Despite a call with a nurse later that evening Mrs Gudgeon’s case was not escalated and no treatment other than oxygen was given by a solo responder, who arrived at 4.50am on 23 May.

As many as 8.5 hours after the initial call a double crewed ambulance arrived and it was determined Mrs Gudgeon’s “abnormal vital signs” were due to infection and sepsis.

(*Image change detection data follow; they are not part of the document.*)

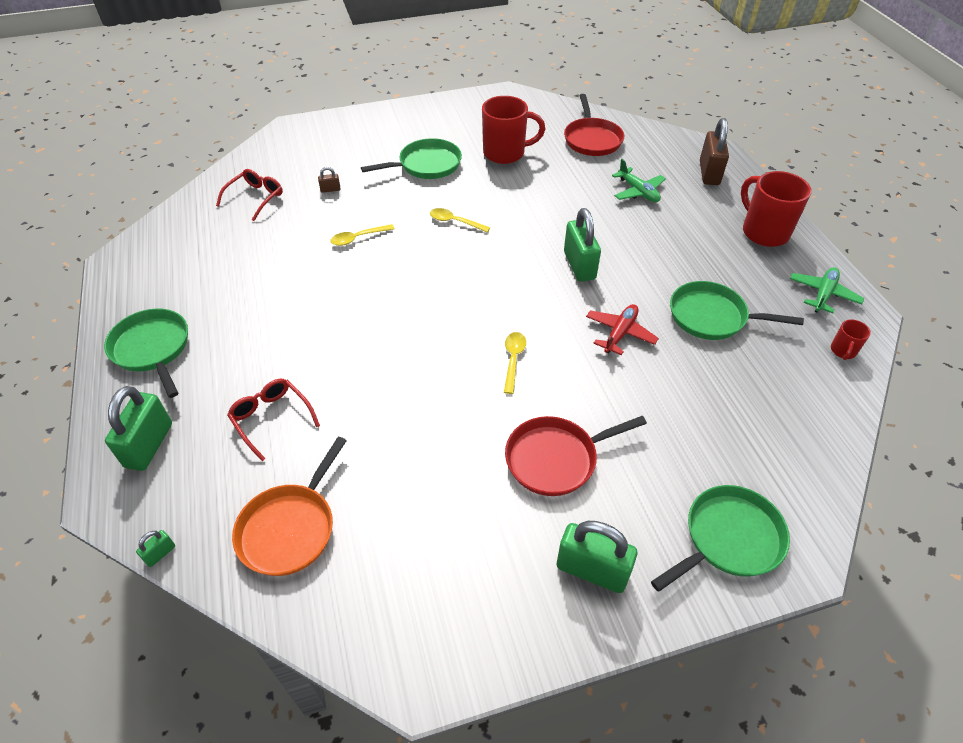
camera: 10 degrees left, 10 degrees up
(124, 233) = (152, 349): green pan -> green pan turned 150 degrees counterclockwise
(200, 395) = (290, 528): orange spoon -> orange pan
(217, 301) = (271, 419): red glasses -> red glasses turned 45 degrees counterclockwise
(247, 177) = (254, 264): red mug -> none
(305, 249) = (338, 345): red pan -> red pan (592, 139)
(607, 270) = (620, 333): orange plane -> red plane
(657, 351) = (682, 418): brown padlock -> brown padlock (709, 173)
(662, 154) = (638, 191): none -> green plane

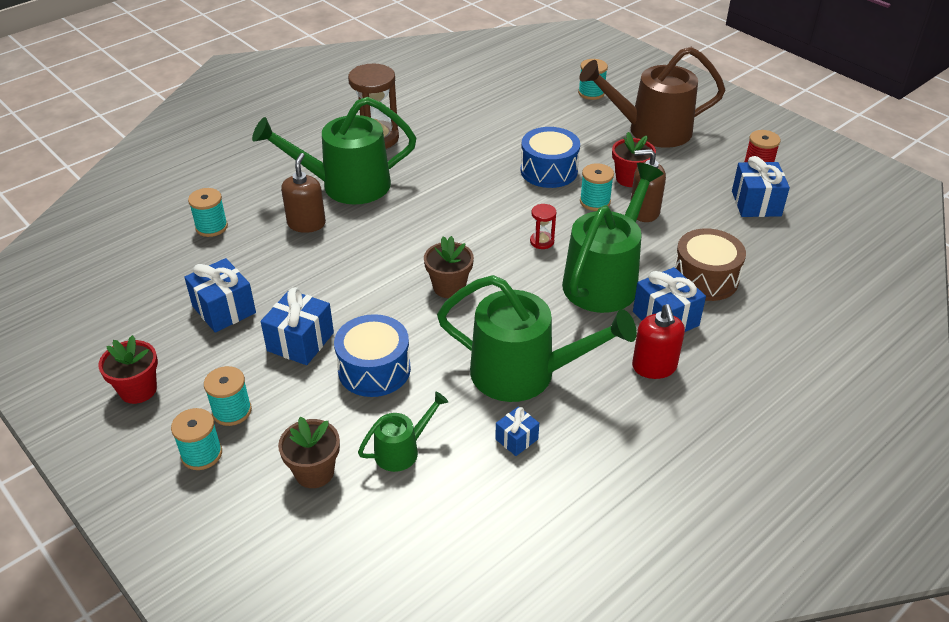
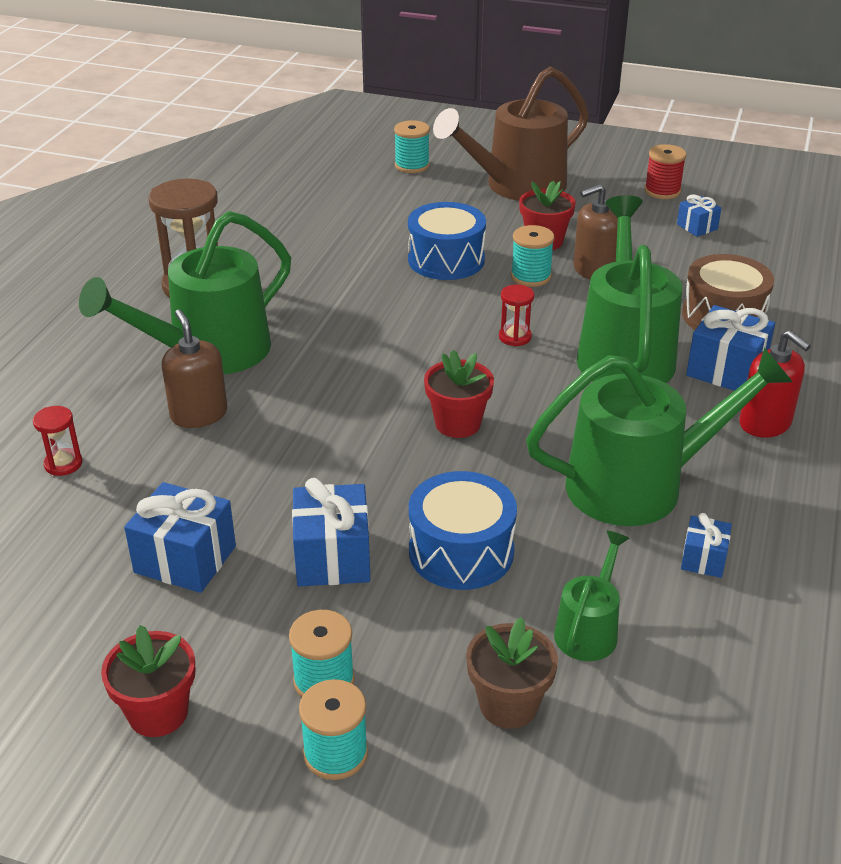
camera: 30 degrees left, 5 degrees down
(211, 227) = (63, 464): turquoise spool -> red hourglass
(449, 287) = (457, 423): brown flower pot -> red flower pot
(756, 203) = (697, 227): blue gift -> blue gift, size x0.56

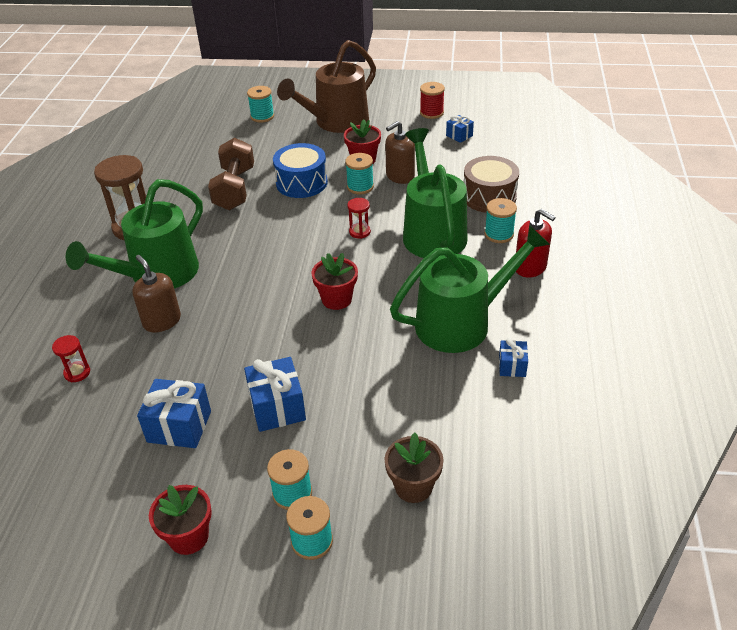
camera: 10 degrees left, 5 degrees up
(347, 255) = (234, 189): none -> brown dumbbell
(461, 551) = (359, 388): blue drum -> none
(589, 629) = (452, 427): green watering can -> none
(726, 370) = (499, 234): blue gift -> turquoise spool

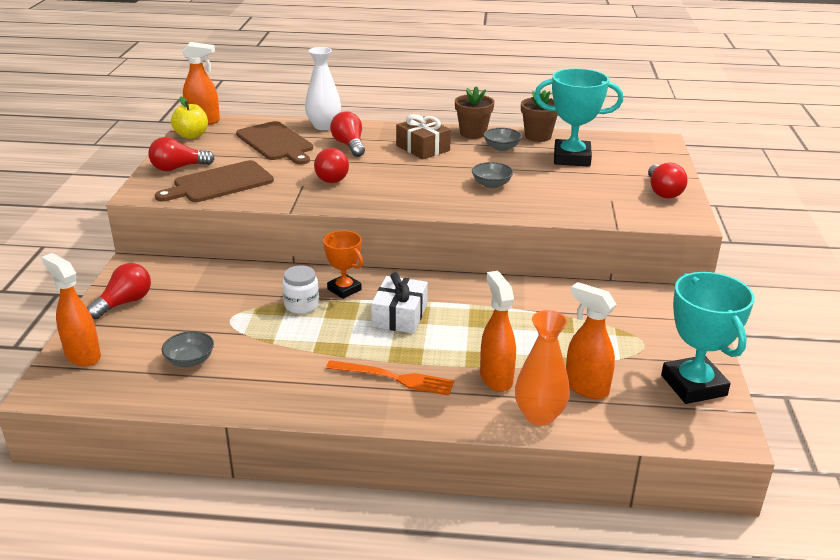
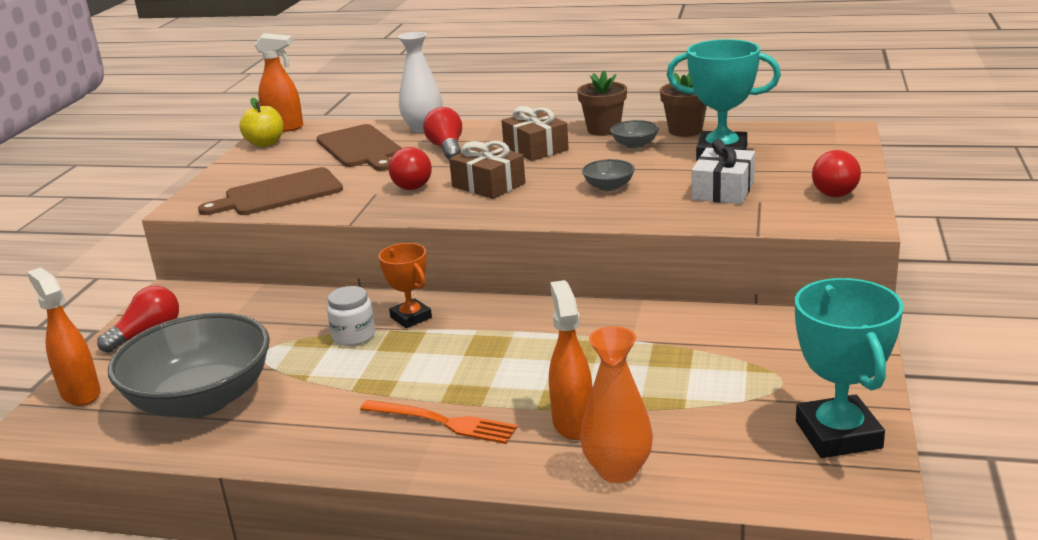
camera: 10 degrees right, 5 degrees down
(178, 168) = (237, 179): red light bulb -> none
(190, 361) = (201, 400): grey bowl -> grey bowl, size x2.48
(394, 180) = (488, 185): none -> brown gift
(399, 315) = (470, 348): white gift -> white gift (723, 190)
(586, 387) = (689, 436): orange spray bottle -> none

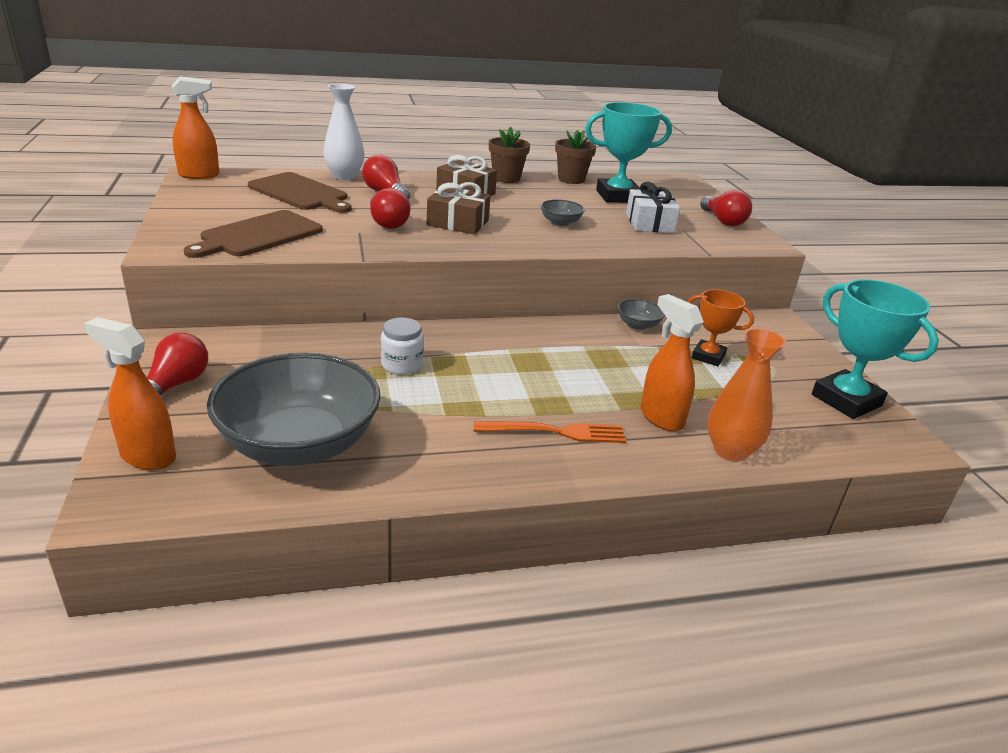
camera: 30 degrees left, 5 degrees up
(265, 144) = (193, 189): yellow apple -> none
(411, 317) = (440, 344): orange trophy -> orange trophy (708, 356)
(634, 145) = (544, 190): grey bowl -> grey bowl (638, 325)

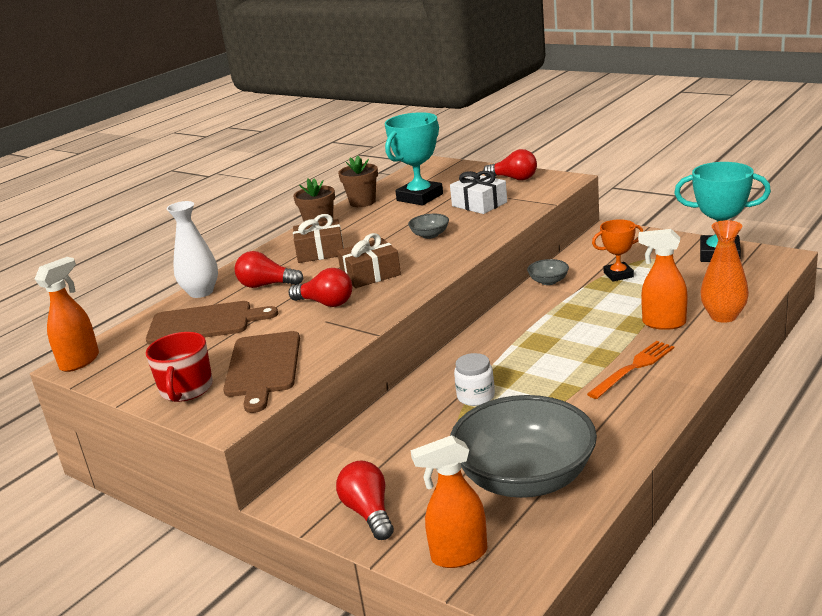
camera: 35 degrees left, 5 degrees down
(196, 221) = (186, 389): none -> red mug

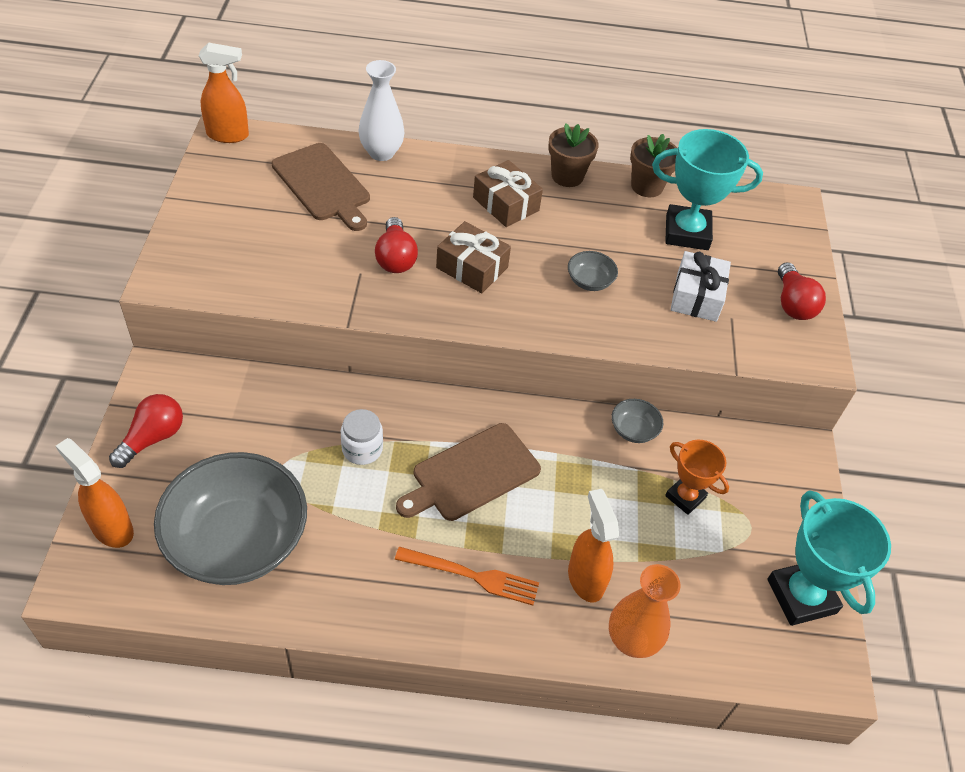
camera: 50 degrees right, 25 degrees up
(186, 389) = (204, 229): red mug -> none
(263, 367) = (257, 265): brown cutting board -> brown cutting board (472, 474)
(266, 285) = (414, 194): red light bulb -> none

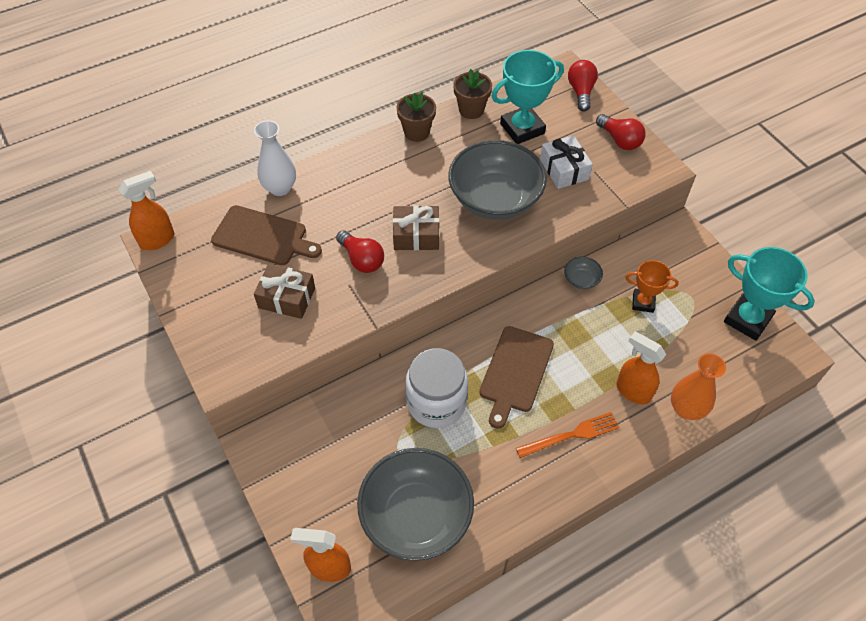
camera: 30 degrees left, 5 degrees up
(153, 438) = (296, 490): red light bulb -> red light bulb (581, 92)
(362, 449) = (436, 402): white jar -> white jar, size x1.88
(506, 204) = (396, 176): brown gift -> brown gift (287, 298)
(589, 281) = (495, 199): grey bowl -> grey bowl, size x2.48

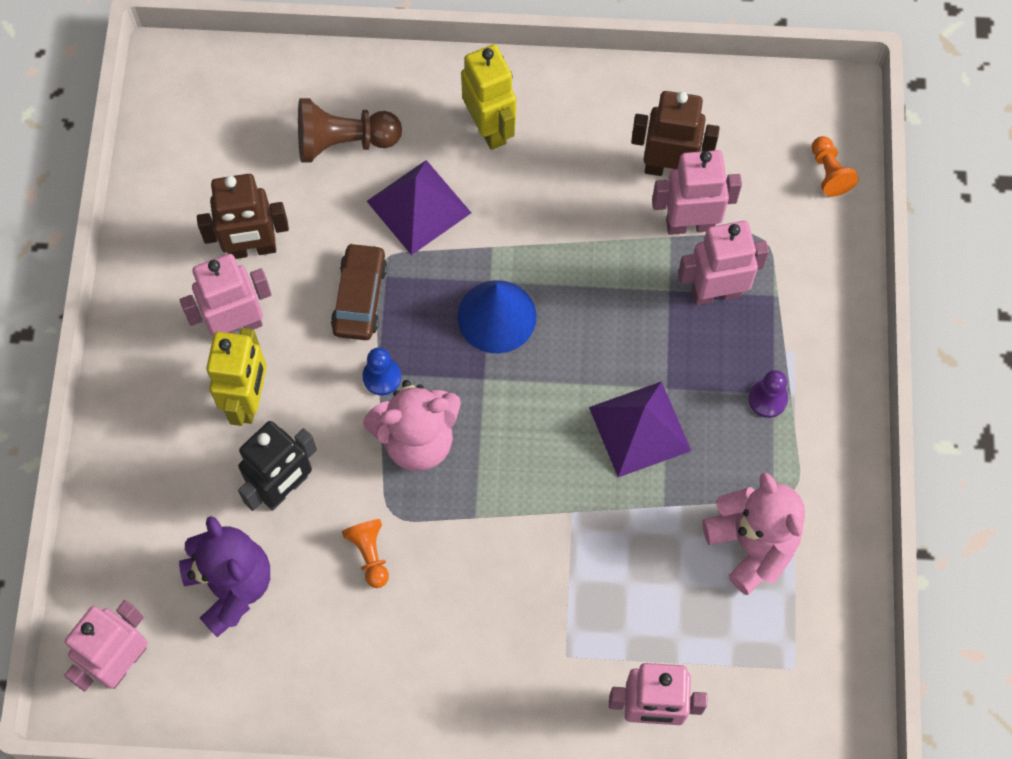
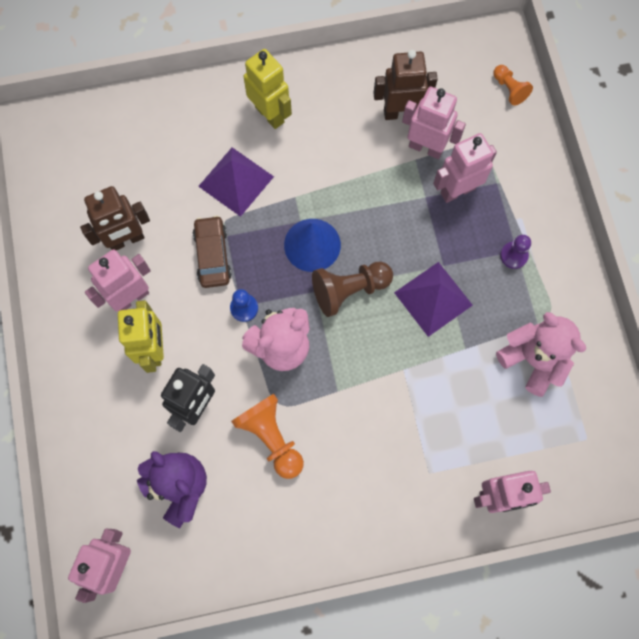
camera: 15 degrees left, 5 degrees up
(343, 142) = (170, 148): brown pawn -> brown pawn (349, 290)
(370, 554) = (271, 437): orange pawn -> orange pawn, size x1.70
(690, 224) = (426, 147): pink robot -> pink robot turned 45 degrees clockwise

After being taken to Northampton Hospital she died two days later.

According to Mr Shah’s regulation 28 report, the consultant in intensive care and anaesthesia said: “If antibiotics were given earlier, the severity of multi-organ failure that occurs in septic shock may have been less.”

EMAS said it was six double crewed ambulances and four fast response vehicles short on the shift, which had a “significant impact on service”.

Other concerns cited by the coroner were:

  • 111 and the EMAS call handling system did not regard Mrs Gudgeon’s symptoms as needing an urgent response, despite the risk of sepsis.
  • It was suggested in evidence that if the same facts were put into the 999 triage system they would likely allocate a higher priority call than through 111.
  • Despite EMAS having a capacity management and escalation plan (CMP), this did not trigger the deployment of additional ambulances.

In his response to the coroner’s report, chief executive of EMAS Richard Henderson said on this occasion it was not possible to move resources from one division to another and since the incident the trust had “been through a rigorous governance process”.

Mr Henderson said each call received by the trust is now either triaged via the advanced medical priority dispatch system or the 111 system and at the time there was no information provided by the caller that warranted an escalation.

Paul Benton, EMAS acting director of quality, said the ambulance trust had invited the coroner to visit the emergency operations centre to “allow us to demonstrate the systems and processes in place”.

“We will also evidence the improvements made to patient services following significant additional investment announced by our commissioners in 2018 (£9million), and the subsequent recruitment and purchase of new and additional ambulance vehicles,” he said.

Mr Benton added: “Our plan is to recruit frontline staff during 2019-2020 which will help us to continue to improve patient services. We know this comes too late for Mrs Gudgeon and her family, and deeply regret this.”